Wellstone’s own Senate campaigns fully embodied a successful hybrid of community organizing and electoral politics. As a liberal college professor, he would seem to be the ripest possible target for any number of right-wing smears. Yet he won statewide office in the swing state of Minnesota twice. Much of his success rested on his base of support among poor and working-class rural voters whom he had been organizing for more than a decade prior to his first campaign in 1990.
Clearly, organizing around debt won’t by itself revive the Democratic Party. It is just one possible example of the kind of issue that can anchor evangelical grassroots organizing.
Suffice it to say, the agenda Hayes articulates is on that I would reject, though I do think that there is room for reform of the bankruptcy process among other things. But it is fair to say that this debtors’ agenda will be more appealing after another half-decade of sluggish wage and household income growth than it would be if we had a more robust economic recovery.

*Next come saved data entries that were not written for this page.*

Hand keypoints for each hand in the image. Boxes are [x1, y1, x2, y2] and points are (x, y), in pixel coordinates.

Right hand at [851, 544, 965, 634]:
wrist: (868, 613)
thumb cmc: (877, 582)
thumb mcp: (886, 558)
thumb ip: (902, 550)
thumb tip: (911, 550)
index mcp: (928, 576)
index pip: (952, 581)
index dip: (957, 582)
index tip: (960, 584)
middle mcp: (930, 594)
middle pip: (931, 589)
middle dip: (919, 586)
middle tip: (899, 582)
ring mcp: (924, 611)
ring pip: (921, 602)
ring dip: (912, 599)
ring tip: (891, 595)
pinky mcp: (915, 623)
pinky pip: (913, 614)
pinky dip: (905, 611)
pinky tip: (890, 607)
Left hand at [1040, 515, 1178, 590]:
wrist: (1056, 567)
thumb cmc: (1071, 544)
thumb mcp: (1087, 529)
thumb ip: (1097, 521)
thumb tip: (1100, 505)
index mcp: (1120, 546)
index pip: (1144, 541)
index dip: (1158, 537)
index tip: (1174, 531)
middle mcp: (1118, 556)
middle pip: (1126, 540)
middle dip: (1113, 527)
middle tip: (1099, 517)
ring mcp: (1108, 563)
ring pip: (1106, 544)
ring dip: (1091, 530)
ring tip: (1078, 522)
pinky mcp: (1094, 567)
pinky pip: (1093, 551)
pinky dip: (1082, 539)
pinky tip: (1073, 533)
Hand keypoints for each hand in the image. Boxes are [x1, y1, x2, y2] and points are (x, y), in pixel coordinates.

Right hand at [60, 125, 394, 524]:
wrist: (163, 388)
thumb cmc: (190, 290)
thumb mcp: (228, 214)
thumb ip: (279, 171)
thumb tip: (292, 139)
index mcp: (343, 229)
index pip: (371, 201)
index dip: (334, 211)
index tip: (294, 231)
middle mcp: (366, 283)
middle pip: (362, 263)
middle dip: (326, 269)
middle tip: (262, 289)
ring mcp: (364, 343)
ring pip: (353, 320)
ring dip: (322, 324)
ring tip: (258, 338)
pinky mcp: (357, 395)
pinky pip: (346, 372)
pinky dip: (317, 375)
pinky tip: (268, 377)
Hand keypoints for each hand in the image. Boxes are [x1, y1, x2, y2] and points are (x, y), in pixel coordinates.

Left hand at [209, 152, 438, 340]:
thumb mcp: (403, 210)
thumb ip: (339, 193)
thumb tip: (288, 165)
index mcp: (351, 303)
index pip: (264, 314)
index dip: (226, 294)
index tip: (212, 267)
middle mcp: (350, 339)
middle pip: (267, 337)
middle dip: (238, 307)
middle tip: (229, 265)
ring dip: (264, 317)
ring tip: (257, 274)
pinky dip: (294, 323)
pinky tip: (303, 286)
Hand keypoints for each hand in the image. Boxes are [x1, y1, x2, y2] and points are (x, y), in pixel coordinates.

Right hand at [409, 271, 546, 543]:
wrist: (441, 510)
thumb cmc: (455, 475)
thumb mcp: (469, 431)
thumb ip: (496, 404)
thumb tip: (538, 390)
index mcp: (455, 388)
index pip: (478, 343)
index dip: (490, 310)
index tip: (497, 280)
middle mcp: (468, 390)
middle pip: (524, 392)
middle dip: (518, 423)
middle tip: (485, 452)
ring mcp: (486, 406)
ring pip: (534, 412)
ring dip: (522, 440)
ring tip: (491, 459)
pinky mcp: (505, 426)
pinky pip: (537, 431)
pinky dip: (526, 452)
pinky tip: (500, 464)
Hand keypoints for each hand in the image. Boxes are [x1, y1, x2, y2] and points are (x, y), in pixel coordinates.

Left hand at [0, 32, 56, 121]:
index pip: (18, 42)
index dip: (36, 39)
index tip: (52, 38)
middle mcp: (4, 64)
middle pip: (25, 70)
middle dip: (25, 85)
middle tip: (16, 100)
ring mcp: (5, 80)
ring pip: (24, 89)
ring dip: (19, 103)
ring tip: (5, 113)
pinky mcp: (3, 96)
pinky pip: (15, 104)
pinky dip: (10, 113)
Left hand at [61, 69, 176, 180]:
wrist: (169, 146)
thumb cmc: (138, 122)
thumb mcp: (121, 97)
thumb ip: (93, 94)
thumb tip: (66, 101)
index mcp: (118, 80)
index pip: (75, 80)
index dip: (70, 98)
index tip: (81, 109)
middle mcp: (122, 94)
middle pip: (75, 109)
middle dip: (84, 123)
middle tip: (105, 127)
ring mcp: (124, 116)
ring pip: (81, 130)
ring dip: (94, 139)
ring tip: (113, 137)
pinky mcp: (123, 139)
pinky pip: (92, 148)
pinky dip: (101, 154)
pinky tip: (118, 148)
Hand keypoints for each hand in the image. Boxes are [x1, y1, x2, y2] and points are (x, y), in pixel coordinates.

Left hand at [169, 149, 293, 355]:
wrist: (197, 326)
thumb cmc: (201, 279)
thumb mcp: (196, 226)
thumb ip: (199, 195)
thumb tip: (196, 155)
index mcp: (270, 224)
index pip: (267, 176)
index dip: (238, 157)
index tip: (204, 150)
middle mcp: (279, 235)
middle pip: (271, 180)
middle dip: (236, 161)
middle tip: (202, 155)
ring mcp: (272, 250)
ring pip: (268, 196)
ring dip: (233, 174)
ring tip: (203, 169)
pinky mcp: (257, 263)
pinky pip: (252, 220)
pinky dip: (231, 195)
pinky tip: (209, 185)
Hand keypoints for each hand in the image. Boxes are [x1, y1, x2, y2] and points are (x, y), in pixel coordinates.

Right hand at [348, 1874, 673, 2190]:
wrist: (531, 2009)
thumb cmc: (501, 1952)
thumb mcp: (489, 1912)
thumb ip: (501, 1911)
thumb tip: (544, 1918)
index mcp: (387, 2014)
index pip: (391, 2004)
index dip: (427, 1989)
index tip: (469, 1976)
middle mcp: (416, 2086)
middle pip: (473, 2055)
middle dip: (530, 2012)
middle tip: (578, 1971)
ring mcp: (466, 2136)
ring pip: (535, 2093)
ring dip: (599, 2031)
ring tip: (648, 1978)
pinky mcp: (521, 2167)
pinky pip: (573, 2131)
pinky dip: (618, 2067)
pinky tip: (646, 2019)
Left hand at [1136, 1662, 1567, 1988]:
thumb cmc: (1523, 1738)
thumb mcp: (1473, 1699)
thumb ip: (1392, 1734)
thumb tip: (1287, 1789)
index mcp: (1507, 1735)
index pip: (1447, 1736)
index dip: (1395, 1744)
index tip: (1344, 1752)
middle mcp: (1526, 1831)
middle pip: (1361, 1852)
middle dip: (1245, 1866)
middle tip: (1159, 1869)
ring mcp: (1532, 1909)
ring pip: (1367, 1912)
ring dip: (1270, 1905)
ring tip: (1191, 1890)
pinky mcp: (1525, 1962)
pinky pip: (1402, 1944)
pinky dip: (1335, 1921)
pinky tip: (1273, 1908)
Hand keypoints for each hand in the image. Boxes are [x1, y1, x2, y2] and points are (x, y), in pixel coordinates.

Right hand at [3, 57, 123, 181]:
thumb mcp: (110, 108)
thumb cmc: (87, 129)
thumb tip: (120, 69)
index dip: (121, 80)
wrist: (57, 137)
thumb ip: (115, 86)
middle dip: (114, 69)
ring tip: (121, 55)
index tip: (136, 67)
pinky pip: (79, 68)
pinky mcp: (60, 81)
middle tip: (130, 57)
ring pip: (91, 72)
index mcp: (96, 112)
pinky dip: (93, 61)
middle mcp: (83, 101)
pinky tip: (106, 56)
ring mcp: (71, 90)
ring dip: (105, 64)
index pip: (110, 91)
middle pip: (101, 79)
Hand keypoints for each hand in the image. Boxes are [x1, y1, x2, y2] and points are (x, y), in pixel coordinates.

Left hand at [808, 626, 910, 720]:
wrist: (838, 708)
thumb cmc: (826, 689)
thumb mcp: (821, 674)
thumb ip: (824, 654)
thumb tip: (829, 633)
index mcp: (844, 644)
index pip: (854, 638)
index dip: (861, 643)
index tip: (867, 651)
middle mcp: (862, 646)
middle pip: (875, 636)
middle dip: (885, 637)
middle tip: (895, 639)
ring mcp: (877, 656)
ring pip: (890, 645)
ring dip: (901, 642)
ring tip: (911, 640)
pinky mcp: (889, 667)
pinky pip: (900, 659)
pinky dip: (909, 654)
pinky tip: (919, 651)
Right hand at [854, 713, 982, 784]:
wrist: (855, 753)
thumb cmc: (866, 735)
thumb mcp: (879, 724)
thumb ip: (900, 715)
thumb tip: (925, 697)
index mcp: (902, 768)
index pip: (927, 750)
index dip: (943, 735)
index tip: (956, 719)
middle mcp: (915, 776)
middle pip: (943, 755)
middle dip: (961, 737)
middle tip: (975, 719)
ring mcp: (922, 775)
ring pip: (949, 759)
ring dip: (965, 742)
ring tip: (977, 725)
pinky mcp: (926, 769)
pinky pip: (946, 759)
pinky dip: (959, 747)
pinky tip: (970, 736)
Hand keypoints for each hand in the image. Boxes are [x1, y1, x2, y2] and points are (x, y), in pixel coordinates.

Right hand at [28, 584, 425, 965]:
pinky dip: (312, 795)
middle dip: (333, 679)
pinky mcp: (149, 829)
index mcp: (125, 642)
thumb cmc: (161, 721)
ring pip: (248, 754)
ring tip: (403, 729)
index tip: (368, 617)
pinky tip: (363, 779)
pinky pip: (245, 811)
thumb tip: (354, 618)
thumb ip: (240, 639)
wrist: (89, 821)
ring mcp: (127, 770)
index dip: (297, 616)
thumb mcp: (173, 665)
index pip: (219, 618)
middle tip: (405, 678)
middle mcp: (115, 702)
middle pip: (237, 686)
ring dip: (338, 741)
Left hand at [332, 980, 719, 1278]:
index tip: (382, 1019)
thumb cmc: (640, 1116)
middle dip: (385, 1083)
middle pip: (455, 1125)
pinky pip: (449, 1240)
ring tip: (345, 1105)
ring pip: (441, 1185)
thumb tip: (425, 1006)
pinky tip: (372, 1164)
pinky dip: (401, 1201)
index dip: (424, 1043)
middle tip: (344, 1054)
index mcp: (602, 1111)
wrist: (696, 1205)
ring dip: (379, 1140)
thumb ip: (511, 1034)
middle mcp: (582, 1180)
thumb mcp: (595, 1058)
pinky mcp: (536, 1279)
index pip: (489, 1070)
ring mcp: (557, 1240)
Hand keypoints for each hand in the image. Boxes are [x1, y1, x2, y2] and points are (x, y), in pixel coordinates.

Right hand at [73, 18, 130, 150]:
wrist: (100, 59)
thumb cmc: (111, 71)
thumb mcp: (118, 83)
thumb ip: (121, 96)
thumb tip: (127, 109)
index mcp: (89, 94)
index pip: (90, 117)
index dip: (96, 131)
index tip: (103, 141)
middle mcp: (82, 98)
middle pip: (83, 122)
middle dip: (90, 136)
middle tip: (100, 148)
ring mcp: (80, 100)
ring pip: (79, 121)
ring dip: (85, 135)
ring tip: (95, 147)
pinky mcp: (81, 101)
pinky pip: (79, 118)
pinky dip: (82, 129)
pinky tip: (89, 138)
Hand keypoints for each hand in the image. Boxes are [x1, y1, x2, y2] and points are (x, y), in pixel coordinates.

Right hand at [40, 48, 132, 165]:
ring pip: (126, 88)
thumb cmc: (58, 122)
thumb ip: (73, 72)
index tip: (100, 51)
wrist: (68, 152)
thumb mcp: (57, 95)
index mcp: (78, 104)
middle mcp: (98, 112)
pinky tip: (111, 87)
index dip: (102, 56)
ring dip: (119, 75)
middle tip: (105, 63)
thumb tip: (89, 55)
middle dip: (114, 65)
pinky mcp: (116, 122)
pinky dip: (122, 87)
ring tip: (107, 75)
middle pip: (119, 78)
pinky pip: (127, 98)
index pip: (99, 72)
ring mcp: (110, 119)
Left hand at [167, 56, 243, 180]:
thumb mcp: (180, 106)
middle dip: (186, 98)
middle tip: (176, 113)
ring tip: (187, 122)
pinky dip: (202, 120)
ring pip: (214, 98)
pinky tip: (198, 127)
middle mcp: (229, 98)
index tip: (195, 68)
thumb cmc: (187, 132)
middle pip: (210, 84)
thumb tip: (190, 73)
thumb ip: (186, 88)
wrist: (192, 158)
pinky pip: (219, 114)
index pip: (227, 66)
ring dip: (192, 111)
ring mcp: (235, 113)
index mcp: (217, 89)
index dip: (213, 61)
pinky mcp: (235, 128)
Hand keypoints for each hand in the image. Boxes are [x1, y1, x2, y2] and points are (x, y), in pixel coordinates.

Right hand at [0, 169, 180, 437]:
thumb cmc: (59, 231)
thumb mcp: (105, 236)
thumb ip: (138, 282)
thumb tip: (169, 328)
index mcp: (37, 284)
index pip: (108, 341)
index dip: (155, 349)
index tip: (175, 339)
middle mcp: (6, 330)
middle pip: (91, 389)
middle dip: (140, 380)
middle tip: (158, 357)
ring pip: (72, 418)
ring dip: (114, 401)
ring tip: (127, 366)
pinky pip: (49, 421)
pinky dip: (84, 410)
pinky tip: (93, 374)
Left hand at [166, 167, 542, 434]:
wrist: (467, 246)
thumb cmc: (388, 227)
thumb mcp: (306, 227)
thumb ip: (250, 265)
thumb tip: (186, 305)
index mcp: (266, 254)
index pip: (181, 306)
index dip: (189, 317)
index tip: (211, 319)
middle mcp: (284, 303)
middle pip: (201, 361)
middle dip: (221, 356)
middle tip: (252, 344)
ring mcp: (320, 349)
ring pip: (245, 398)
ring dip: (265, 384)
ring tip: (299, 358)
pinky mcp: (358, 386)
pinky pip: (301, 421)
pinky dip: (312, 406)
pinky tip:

While Occupy hasn’t had a discernible electoral impact, and while it didn’t brandish a detailed manifesto calling for a financial transactions tax or an overhaul of Dodd-Frank, it created a rallying point for a wide range of “left of liberal” ideas that had been marginalized for decades. Occupy attracted social democratic reformists who would not be out of place in Europe as well as anarcho-syndicalists primarily devoted to creating new ways of living outside of the framework of capitalism, many of whom will remain politically active for years to come. Ideas that were once dismissed as ludicrous as politically beyond the pale are now embraced by influential young left-liberals. The left will seize the political opportunities created by mass unemployment if those of us who believe in the virtues of a market society fail to promote job growth.